Fish "discards" are a huge problem around the world. In parts of the European Union, fishermen throw back up to two-thirds of what they catch, either because the fish are the wrong size or the wrong species. Quotas, which dictate how much fleets can land, are part of the issue. But so too is the actual technology of fishing. Trawlers gather up most of everything in their path. And many fish die before they are returned to the water.
Campaigners are working on the EU’s quota system. But Dan Watson, a U.K. designer, is trying to update the technology piece as well. His SafetyNet system--which has just won the international Dyson design award--brings more selectivity to trawling, targeting the wanted animals, while letting more of the rest go free.

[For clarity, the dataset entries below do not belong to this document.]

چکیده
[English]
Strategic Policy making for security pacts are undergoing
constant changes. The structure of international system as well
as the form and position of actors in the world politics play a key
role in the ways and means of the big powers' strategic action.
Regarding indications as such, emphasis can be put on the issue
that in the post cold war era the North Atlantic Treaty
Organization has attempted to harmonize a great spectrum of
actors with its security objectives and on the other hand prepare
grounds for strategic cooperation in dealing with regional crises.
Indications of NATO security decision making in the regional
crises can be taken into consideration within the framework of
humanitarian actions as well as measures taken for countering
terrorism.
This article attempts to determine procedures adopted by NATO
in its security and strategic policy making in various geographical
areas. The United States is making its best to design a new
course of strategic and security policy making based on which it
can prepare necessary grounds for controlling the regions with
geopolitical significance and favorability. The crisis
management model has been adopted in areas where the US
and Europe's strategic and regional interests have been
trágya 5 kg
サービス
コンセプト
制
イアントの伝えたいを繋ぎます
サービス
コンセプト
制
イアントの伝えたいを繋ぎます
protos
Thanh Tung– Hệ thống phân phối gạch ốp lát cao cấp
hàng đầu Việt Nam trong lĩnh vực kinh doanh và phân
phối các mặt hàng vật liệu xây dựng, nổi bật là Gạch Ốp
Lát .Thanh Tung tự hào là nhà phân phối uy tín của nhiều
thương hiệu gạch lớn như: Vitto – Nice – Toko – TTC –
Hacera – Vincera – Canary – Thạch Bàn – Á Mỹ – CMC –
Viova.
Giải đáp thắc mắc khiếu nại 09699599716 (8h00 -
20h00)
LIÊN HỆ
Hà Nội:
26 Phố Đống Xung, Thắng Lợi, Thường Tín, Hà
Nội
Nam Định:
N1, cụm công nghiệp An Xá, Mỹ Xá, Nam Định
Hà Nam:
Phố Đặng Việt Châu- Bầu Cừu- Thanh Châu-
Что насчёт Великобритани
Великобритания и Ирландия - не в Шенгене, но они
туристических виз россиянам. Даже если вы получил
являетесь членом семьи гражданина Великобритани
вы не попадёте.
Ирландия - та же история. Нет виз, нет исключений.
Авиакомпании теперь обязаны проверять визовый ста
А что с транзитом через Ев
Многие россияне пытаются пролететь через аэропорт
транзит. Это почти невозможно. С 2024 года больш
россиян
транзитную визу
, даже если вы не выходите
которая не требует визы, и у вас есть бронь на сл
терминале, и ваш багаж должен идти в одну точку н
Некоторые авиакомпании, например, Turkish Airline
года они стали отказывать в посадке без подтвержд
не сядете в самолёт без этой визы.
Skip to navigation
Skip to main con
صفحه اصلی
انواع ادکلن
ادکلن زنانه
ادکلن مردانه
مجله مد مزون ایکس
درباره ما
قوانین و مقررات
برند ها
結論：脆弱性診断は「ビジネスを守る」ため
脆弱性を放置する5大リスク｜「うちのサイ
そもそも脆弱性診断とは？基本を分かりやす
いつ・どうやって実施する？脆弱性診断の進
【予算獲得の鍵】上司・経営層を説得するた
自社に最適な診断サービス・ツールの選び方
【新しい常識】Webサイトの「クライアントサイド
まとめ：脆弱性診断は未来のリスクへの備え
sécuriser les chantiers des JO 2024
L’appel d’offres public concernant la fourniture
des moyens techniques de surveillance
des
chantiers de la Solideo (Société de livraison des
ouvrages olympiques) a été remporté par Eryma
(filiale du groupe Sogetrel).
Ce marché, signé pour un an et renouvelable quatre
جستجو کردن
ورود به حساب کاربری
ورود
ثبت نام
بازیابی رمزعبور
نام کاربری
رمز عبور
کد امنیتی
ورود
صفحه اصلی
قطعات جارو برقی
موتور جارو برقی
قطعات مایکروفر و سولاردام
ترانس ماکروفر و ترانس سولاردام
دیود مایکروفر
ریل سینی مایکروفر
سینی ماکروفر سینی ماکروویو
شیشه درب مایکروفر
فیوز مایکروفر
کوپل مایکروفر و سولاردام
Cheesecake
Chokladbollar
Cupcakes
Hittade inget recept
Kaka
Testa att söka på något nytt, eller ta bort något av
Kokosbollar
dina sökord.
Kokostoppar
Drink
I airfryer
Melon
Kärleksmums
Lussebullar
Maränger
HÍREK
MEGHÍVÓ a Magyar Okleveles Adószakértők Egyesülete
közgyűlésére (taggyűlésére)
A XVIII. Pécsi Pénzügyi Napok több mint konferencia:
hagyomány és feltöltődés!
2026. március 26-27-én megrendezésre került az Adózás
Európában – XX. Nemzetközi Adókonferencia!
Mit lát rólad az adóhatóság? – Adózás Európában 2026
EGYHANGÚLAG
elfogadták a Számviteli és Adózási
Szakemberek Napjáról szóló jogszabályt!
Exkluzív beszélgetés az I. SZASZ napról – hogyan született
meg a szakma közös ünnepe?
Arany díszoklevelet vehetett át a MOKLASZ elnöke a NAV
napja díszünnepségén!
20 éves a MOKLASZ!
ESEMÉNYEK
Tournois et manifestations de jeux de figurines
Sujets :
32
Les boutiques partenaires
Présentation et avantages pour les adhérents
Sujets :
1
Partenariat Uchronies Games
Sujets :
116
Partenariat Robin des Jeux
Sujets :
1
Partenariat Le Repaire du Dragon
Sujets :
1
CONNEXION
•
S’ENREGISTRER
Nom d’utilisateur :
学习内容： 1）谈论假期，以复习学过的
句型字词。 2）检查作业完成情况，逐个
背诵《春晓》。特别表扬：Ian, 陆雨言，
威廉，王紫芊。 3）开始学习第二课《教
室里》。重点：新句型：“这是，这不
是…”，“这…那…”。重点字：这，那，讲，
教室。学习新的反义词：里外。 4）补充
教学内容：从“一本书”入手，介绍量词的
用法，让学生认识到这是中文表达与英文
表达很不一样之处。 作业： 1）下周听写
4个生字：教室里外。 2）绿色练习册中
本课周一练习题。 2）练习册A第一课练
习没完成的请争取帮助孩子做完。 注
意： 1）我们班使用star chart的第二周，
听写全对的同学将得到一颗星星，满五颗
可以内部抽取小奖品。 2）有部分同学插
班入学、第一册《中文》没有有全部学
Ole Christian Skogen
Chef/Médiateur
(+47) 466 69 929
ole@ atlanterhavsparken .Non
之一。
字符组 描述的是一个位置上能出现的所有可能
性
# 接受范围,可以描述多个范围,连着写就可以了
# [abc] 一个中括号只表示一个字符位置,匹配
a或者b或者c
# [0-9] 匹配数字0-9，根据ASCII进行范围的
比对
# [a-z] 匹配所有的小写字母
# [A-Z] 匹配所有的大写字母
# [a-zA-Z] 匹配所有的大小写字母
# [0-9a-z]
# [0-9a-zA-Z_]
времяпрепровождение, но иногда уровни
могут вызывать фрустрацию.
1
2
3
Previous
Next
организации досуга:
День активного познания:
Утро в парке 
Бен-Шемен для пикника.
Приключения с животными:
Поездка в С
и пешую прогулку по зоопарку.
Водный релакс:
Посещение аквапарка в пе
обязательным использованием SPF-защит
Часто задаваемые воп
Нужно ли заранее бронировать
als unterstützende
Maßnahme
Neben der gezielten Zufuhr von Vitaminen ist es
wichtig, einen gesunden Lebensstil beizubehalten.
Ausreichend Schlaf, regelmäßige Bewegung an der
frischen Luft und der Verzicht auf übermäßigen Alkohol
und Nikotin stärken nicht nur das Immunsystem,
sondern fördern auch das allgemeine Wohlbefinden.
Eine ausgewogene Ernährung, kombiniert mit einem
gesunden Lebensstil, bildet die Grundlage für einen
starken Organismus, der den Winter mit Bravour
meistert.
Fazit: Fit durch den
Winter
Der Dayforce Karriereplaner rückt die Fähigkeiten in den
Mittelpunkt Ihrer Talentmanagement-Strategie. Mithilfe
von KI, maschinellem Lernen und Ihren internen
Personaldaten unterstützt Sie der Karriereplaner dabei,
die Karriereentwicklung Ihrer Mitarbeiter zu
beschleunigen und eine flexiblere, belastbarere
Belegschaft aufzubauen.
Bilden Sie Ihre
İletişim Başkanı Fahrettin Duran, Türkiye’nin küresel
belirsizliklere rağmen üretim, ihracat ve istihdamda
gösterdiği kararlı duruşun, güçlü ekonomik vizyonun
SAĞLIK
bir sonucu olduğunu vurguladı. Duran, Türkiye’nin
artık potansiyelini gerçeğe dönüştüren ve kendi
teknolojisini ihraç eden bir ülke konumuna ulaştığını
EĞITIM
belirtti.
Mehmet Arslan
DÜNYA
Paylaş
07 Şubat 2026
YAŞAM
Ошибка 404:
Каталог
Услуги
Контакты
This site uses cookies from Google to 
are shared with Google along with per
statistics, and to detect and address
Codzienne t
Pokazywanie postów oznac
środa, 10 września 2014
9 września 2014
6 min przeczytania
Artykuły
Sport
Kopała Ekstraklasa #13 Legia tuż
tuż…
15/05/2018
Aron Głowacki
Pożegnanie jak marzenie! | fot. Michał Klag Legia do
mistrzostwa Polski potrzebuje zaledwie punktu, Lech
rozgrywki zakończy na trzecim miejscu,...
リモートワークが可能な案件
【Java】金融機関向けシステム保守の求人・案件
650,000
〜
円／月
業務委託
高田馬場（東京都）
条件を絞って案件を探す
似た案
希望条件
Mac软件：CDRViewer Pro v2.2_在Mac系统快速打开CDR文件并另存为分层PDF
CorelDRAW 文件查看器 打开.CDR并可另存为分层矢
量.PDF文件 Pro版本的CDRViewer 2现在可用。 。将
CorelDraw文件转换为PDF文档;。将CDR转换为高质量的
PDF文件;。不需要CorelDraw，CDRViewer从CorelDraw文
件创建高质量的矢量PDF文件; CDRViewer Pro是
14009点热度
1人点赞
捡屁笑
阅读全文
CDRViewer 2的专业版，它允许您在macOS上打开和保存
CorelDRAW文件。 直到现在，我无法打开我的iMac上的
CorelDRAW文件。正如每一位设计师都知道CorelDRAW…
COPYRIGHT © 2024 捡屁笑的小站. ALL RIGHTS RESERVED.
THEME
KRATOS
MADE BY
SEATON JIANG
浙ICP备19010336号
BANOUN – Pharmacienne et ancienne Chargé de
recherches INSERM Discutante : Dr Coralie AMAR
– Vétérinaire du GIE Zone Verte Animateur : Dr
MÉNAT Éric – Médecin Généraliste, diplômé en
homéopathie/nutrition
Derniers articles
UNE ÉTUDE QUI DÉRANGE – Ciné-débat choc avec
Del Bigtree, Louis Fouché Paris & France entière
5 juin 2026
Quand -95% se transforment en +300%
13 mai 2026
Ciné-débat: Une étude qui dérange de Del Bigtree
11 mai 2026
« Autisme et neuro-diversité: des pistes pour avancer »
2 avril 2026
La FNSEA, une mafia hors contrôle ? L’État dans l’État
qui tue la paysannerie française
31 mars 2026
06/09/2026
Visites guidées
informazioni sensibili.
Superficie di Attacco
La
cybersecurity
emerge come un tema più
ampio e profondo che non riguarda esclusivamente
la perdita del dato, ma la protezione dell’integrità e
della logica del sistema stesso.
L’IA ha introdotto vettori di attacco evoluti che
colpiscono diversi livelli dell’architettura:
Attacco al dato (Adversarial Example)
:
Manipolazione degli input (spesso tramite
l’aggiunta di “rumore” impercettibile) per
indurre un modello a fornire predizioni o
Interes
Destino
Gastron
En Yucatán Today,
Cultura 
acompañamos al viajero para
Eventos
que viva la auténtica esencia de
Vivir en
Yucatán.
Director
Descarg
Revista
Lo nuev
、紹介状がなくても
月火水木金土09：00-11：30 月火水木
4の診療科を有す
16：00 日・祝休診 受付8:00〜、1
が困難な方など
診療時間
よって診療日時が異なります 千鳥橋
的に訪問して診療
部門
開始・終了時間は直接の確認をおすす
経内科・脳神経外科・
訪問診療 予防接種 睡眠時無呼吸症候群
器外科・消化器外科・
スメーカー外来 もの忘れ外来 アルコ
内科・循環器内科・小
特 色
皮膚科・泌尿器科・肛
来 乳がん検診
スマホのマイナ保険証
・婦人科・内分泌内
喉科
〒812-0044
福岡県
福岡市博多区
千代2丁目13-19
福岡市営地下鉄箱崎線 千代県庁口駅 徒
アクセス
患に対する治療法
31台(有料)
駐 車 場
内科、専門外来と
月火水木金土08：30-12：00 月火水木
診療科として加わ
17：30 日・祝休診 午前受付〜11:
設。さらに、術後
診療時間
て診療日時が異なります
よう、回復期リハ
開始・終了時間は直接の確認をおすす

The invention is an illuminated ring that alerts fish to an escape route from the net. Fishermen retrofit their nets with the device. Power comes from a circular turbine within the plastic that collects kinetic energy from the water.
Watson says one of the main problems with trawler nets is that as they are dragged, the holes get smaller, stopping younger fish from escaping. So, one job of the rings is simply to keep the holes open. The second is to light the way, as fish often don’t know they are within the net, because it’s dark, and the net is enormous.
"The rings act like a beacon to show them where the ways out are," he says. "The fish investigate, and it kickstarts their escape reaction, because they are thinking 'this isn’t normal.' When they get close to the ring, they can feel the stronger flow of water through the holes, and they can use that as a guide to get out."
Since graduating from college, Watson has set up a company to commercialize the design. He is now in "advanced prototyping," and is testing the rings with partners in Norway, the U.S., and the U.K. He estimates the current cost at $32 a device, but he thinks he can halve that through mass manufacture. Ideally, he would like governments to subsidize the technology, either directly, or by having it accepted as part of a quota arrangement. Effectively, fishermen would get more opportunity to fish, and make more money, if they could prove they were being more selective.
"One of the main reasons for the trials is to establish just how effective the rings are, and then to decide what kind of incentive scheme could be built around them," Watson says. "Depending on how efficient fishermen are, it would determine how many days at sea they would get."
The Dyson Award comes with a $16,000 first prize. Watson says he plans to use the cash for further development.